§ **TASK DESCRIPTION**: What you give back should be exactly the lines from the one with "טיפים לראיונות טלפוניים" through the end of the data, without the pictures.
◇ ◇ ◇ ◇ ◇
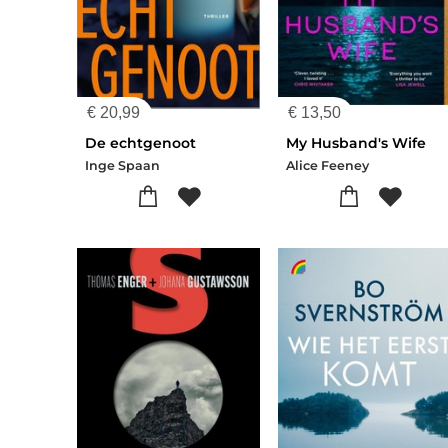
€
20,99
€
13,50
De echtgenoot
My Husband's Wife
Inge Spaan
Alice Feeney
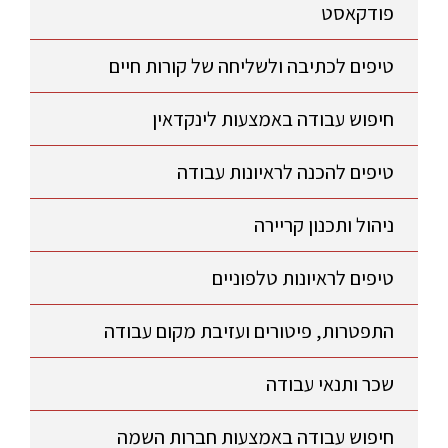
פודקאסט
טיפים לכתיבה ולשליחה של קורות חיים
חיפוש עבודה באמצעות לינקדאין
טיפים להכנה לראיונות עבודה
ניהול ותכנון קריירה
טיפים לראיונות טלפוניים
התפטרות, פיטורים ועזיבת מקום עבודה
שכר ותנאי עבודה
חיפוש עבודה באמצעות חברות השמה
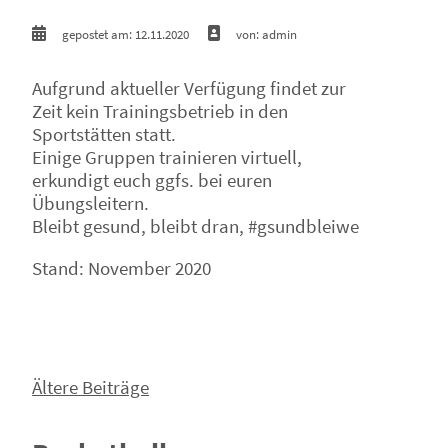
gepostet am: 12.11.2020
von: admin
Aufgrund aktueller Verfügung findet zur
Zeit kein Trainingsbetrieb in den
Sportstätten statt.
Einige Gruppen trainieren virtuell,
erkundigt euch ggfs. bei euren
Übungsleitern.
Bleibt gesund, bleibt dran, #gsundbleiwe
Stand: November 2020
Beitragsnavigation
Ältere Beiträge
◇ ◇ ◇ ◇ ◇
§ **YOUR RESPONSE**:
טיפים לראיונות טלפוניים
התפטרות, פיטורים ועזיבת מקום עבודה
שכר ותנאי עבודה
חיפוש עבודה באמצעות חברות השמה
gepostet am: 12.11.2020
von: admin
Aufgrund aktueller Verfügung findet zur
Zeit kein Trainingsbetrieb in den
Sportstätten statt.
Einige Gruppen trainieren virtuell,
erkundigt euch ggfs. bei euren
Übungsleitern.
Bleibt gesund, bleibt dran, #gsundbleiwe
Stand: November 2020
Beitragsnavigation
Ältere Beiträge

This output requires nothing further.